--- Directions ---
Please write out these records line for line, beginning at the very first line and stopping after the line that contains "scientific name: Vespa crabro".

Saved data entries

--------------------------------

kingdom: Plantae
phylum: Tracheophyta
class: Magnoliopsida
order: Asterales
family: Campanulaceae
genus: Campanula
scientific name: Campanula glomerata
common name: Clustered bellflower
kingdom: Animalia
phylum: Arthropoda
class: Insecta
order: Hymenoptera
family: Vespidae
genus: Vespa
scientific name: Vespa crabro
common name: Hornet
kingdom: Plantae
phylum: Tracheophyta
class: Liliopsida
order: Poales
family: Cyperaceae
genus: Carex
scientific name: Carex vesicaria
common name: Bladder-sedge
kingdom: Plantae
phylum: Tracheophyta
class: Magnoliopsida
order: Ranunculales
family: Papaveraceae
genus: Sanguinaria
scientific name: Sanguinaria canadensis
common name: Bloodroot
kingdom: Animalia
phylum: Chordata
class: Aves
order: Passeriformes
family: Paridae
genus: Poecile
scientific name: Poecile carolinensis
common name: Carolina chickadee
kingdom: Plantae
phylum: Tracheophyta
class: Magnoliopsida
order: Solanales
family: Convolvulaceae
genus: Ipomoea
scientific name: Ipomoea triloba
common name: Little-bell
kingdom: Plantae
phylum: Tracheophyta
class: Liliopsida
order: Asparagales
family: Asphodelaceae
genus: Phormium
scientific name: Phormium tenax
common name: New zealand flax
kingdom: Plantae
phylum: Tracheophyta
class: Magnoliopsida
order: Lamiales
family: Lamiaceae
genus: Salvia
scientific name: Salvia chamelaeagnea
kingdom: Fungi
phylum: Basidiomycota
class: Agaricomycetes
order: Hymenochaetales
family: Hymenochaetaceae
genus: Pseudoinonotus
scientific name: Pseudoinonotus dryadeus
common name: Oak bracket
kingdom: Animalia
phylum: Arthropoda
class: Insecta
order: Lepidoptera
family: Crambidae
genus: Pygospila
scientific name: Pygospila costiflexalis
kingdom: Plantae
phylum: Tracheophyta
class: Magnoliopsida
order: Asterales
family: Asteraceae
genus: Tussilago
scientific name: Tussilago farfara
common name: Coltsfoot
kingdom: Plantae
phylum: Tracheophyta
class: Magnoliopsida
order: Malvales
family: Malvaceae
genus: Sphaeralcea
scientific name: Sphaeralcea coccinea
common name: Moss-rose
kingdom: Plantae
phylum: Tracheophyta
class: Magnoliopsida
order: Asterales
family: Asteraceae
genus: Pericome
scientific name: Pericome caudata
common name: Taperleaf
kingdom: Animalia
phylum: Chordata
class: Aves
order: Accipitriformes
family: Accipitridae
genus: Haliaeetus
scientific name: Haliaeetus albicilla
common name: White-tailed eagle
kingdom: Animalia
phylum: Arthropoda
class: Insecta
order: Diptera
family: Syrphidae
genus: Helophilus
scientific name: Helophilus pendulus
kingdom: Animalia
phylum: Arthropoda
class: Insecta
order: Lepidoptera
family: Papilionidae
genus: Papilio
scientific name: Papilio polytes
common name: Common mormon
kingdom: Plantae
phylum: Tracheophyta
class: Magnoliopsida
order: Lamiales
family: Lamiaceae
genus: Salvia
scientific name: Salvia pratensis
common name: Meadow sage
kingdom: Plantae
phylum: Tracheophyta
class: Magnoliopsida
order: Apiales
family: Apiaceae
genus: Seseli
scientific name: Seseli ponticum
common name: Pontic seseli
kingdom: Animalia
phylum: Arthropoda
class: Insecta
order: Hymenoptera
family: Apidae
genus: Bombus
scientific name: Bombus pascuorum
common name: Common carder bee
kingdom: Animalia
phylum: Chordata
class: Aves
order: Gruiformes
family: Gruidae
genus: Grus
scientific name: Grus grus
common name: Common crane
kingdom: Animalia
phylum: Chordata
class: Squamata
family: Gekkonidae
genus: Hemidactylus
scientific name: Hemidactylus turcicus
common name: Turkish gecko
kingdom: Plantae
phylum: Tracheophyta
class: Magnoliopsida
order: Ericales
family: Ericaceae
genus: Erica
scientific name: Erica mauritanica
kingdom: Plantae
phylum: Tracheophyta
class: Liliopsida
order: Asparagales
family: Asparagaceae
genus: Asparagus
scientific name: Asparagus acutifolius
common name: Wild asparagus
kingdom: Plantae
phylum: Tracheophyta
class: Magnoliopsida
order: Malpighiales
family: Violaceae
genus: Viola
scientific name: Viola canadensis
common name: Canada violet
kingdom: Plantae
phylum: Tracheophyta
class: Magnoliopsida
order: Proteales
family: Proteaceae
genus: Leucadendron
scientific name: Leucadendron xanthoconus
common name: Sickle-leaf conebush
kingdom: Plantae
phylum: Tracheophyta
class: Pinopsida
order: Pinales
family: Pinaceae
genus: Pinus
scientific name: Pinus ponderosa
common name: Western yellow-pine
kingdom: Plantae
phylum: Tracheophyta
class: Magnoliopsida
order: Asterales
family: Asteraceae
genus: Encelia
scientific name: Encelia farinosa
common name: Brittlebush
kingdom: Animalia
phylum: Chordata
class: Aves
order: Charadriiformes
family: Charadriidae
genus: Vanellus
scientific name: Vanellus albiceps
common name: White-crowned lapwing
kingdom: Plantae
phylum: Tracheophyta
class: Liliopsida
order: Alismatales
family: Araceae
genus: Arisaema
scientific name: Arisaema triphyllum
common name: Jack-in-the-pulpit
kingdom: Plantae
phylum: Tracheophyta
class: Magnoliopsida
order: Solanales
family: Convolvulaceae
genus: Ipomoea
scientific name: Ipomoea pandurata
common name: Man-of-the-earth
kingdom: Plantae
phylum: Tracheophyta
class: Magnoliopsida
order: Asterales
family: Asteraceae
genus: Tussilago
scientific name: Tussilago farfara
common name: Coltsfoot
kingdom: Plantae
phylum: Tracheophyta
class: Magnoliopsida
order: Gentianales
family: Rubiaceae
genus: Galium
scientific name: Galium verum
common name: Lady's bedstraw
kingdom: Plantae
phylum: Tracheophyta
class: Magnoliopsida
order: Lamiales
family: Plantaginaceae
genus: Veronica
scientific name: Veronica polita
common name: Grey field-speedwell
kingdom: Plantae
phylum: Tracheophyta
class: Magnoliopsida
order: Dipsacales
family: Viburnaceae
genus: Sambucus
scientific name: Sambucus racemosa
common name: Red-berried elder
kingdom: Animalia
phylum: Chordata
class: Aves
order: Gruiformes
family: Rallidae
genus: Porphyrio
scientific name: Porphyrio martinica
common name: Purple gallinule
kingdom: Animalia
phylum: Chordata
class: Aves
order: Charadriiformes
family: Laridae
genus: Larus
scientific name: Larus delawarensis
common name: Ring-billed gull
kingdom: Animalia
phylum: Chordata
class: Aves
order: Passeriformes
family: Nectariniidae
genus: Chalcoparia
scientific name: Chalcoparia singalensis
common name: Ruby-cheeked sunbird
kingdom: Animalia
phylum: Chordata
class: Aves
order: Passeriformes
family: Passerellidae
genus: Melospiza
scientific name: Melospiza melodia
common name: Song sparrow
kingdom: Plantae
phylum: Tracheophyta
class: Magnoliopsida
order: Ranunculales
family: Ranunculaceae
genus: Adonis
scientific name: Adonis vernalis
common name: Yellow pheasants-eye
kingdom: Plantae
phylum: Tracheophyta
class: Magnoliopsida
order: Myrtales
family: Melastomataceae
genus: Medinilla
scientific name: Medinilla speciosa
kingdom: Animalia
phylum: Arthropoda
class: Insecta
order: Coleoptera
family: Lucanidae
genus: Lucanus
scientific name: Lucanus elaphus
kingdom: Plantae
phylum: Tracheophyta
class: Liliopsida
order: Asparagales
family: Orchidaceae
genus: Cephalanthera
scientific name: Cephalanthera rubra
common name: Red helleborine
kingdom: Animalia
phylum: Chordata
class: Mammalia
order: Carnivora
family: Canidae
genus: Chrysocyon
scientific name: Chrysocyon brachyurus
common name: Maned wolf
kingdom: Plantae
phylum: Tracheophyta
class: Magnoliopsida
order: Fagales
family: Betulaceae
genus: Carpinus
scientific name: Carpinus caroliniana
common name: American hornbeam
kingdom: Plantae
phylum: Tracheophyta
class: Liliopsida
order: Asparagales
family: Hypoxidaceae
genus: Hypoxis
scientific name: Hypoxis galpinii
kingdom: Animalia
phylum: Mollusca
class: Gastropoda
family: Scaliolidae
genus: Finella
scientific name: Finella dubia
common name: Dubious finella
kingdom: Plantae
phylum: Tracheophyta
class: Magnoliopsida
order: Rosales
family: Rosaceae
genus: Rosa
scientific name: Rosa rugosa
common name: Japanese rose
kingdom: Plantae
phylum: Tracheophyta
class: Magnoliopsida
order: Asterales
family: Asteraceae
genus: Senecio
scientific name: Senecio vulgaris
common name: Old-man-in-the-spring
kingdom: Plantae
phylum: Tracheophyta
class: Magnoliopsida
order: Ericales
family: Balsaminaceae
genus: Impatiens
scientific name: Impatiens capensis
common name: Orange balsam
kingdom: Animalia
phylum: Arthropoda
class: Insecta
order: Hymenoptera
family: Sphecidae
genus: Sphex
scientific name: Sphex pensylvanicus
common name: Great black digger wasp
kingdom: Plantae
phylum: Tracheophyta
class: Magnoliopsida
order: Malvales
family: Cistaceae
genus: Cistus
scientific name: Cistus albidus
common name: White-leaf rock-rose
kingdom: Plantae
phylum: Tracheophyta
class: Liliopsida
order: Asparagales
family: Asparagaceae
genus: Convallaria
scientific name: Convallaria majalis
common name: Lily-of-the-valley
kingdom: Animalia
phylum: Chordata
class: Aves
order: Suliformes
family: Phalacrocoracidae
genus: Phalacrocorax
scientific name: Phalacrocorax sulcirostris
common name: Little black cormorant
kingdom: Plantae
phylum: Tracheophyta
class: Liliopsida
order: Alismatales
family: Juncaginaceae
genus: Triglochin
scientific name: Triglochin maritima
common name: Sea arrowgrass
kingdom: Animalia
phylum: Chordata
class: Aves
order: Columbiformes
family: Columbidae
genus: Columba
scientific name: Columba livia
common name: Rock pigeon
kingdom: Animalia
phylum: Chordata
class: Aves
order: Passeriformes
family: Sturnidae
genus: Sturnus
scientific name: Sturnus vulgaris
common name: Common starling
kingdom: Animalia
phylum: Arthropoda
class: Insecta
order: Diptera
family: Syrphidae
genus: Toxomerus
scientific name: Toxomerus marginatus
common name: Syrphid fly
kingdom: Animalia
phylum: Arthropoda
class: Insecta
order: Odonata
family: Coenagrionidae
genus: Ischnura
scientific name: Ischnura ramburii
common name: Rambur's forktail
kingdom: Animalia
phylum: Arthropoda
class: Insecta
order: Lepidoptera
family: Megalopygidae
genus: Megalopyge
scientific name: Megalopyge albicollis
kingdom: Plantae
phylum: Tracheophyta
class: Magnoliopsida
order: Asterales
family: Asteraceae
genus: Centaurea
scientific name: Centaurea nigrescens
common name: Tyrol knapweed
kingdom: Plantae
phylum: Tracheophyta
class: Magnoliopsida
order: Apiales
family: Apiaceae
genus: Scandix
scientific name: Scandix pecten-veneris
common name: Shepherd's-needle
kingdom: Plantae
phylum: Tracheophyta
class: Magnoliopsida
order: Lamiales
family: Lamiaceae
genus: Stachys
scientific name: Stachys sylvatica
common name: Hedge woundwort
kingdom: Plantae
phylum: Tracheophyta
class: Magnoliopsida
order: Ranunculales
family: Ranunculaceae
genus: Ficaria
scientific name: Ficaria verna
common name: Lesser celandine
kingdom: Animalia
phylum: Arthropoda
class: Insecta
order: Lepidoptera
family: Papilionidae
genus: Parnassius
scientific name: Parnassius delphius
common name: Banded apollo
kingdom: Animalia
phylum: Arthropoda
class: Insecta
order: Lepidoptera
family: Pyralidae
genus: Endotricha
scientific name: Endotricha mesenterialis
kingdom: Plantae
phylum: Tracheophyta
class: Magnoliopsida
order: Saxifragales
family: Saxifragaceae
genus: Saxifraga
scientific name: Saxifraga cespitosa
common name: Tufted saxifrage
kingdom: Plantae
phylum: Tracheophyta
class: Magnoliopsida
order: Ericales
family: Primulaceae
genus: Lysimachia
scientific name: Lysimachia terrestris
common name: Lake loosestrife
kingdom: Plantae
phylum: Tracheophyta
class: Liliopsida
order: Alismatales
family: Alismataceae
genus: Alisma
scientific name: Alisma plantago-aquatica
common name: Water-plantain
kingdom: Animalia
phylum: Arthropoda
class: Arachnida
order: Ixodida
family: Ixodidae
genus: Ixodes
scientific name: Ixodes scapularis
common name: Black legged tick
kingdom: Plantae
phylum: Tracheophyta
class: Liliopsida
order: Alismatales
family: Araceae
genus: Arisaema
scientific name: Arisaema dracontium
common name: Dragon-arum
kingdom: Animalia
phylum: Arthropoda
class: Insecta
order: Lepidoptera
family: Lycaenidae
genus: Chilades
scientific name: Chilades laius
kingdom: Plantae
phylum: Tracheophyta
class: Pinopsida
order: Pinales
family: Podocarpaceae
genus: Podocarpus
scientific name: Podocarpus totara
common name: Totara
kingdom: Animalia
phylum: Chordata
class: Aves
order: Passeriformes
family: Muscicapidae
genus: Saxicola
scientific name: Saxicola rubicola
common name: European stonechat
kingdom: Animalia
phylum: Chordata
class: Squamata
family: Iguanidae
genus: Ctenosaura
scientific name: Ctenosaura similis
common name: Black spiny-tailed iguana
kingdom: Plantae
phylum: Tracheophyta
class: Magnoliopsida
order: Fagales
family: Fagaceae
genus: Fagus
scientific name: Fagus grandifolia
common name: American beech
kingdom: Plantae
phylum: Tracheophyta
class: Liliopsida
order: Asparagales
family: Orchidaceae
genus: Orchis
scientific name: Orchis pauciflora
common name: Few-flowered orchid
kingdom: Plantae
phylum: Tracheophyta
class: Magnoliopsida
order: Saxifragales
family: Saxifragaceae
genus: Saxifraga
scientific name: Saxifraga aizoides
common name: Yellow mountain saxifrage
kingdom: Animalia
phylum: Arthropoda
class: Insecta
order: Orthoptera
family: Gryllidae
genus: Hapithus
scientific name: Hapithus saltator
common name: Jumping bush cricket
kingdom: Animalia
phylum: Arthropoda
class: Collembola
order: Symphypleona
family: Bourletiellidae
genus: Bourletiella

--------------------------------

--- Correct response ---
kingdom: Plantae
phylum: Tracheophyta
class: Magnoliopsida
order: Asterales
family: Campanulaceae
genus: Campanula
scientific name: Campanula glomerata
common name: Clustered bellflower
kingdom: Animalia
phylum: Arthropoda
class: Insecta
order: Hymenoptera
family: Vespidae
genus: Vespa
scientific name: Vespa crabro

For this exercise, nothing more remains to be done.